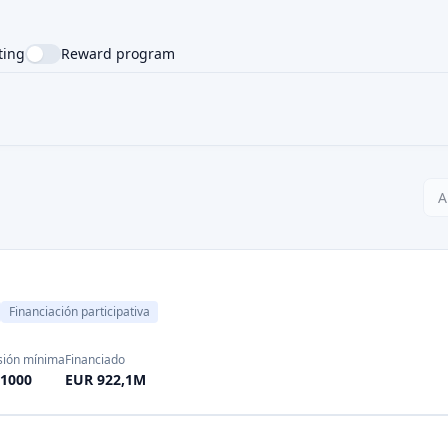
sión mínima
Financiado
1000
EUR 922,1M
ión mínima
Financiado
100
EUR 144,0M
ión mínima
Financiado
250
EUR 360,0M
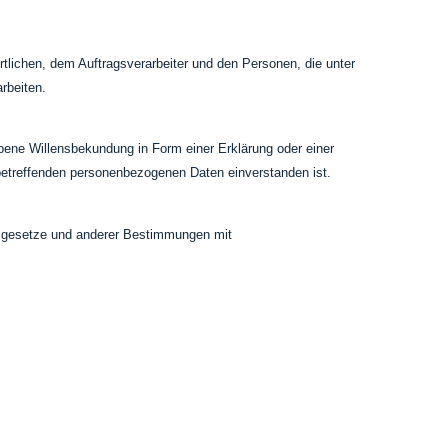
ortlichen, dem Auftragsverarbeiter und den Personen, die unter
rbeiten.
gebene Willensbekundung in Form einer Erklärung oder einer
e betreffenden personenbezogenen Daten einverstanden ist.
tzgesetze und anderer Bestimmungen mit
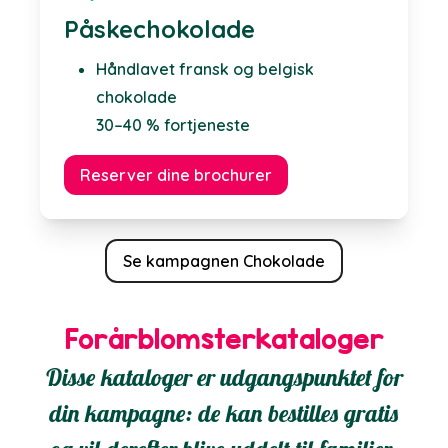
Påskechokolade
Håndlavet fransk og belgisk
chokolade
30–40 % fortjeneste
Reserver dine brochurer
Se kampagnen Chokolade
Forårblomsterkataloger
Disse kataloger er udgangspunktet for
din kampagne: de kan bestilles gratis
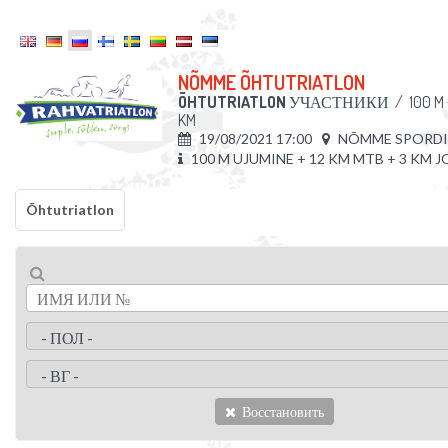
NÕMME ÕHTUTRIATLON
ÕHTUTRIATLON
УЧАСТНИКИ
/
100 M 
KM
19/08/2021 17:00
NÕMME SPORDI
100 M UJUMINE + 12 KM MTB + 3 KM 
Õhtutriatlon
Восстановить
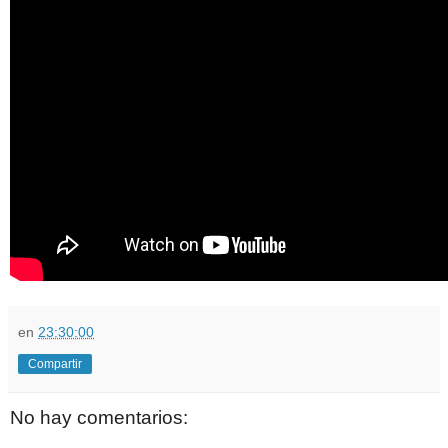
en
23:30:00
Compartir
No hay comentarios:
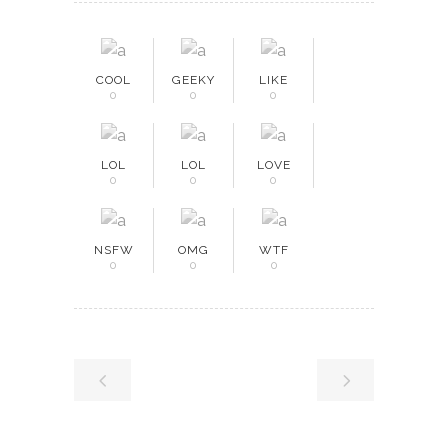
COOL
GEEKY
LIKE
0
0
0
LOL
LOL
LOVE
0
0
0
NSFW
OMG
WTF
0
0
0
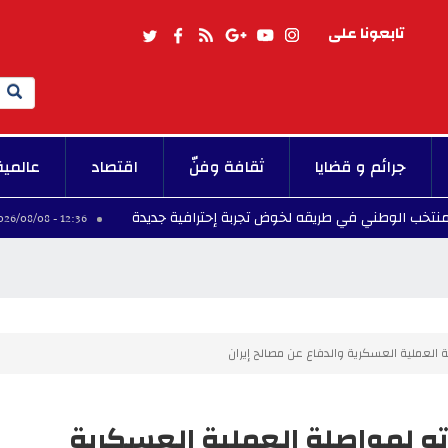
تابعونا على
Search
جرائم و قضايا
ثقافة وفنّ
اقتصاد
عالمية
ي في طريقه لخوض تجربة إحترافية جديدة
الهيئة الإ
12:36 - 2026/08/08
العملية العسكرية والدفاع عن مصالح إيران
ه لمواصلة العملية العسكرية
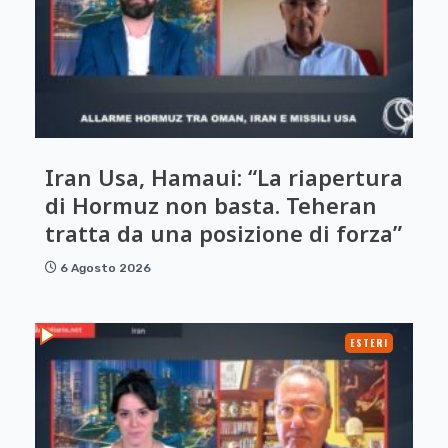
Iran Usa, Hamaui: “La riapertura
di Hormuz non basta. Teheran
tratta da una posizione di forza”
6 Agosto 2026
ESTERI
++++++++++++++++++++
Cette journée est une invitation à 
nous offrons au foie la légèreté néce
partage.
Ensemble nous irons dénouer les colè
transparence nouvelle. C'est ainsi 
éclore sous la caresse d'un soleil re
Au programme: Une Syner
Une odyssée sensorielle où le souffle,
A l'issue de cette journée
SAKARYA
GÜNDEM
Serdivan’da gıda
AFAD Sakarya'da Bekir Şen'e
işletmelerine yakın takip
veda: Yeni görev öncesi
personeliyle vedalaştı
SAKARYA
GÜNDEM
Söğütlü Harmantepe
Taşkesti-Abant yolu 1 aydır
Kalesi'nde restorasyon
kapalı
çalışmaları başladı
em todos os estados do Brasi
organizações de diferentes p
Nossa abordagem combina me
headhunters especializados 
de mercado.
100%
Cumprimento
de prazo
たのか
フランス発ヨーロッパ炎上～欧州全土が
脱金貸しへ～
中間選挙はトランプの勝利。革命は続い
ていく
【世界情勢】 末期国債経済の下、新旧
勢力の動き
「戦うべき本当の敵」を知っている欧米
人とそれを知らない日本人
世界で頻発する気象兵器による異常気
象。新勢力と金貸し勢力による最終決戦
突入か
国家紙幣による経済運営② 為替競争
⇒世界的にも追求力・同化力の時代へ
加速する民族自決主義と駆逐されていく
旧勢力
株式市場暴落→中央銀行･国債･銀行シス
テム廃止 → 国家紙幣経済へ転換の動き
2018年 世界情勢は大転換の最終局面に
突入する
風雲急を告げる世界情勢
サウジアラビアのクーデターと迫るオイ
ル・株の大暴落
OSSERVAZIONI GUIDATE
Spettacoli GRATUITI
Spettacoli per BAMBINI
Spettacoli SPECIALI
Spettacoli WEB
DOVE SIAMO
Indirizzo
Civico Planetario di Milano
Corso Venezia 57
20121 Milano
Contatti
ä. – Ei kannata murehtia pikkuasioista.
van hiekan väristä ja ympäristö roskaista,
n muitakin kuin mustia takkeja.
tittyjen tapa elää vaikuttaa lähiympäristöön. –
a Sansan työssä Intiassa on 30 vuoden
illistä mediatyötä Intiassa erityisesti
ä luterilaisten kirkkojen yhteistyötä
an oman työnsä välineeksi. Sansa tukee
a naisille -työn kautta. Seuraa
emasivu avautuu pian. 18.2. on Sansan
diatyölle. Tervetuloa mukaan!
++++++++++++++++++++
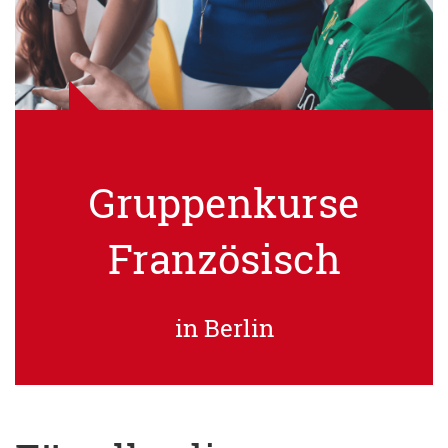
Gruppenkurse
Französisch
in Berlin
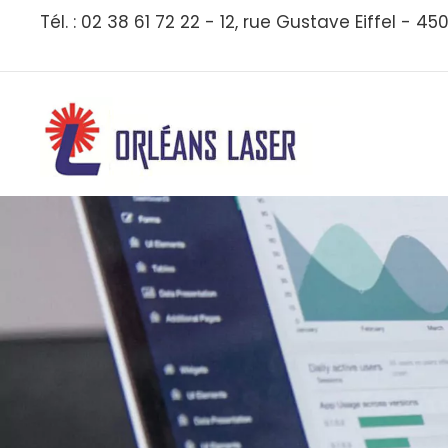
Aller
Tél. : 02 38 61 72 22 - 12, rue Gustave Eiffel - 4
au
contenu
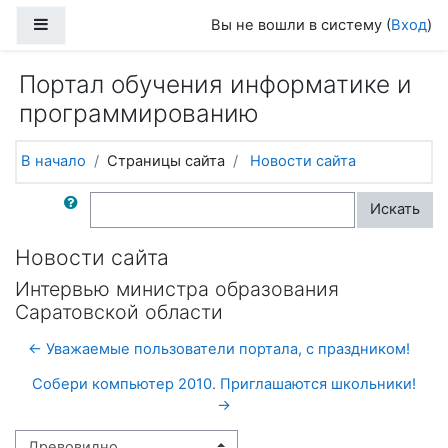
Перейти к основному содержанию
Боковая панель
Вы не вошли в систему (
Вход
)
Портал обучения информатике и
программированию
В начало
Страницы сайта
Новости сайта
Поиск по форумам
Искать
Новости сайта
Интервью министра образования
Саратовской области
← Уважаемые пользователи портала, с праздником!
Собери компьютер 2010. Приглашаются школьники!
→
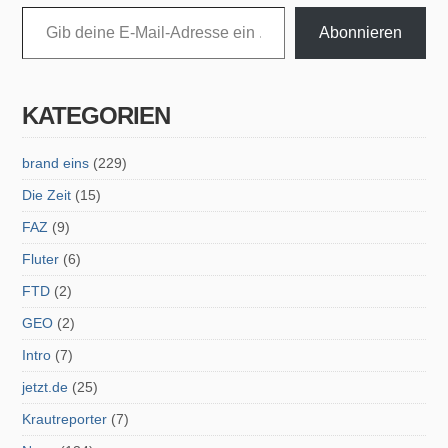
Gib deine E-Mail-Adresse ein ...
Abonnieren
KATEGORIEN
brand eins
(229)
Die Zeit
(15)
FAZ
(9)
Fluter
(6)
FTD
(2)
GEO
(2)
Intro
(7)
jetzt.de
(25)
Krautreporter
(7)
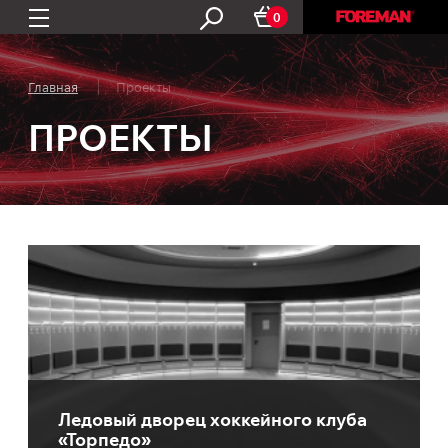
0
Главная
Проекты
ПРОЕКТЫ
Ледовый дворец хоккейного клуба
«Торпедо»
++++++++++++++++++++
> [WORK TO COMPLETE] Reproduce verbatim the records text from the line containing "sión mínima" through the line containing "tzgesetze und anderer Bestimmungen mit", both lines included. Omit the pictures.

> [RESPONSE FOR THIS EXERCISE]
sión mínima
Financiado
1000
EUR 922,1M
ión mínima
Financiado
100
EUR 144,0M
ión mínima
Financiado
250
EUR 360,0M
ortlichen, dem Auftragsverarbeiter und den Personen, die unter
rbeiten.
gebene Willensbekundung in Form einer Erklärung oder einer
e betreffenden personenbezogenen Daten einverstanden ist.
tzgesetze und anderer Bestimmungen mit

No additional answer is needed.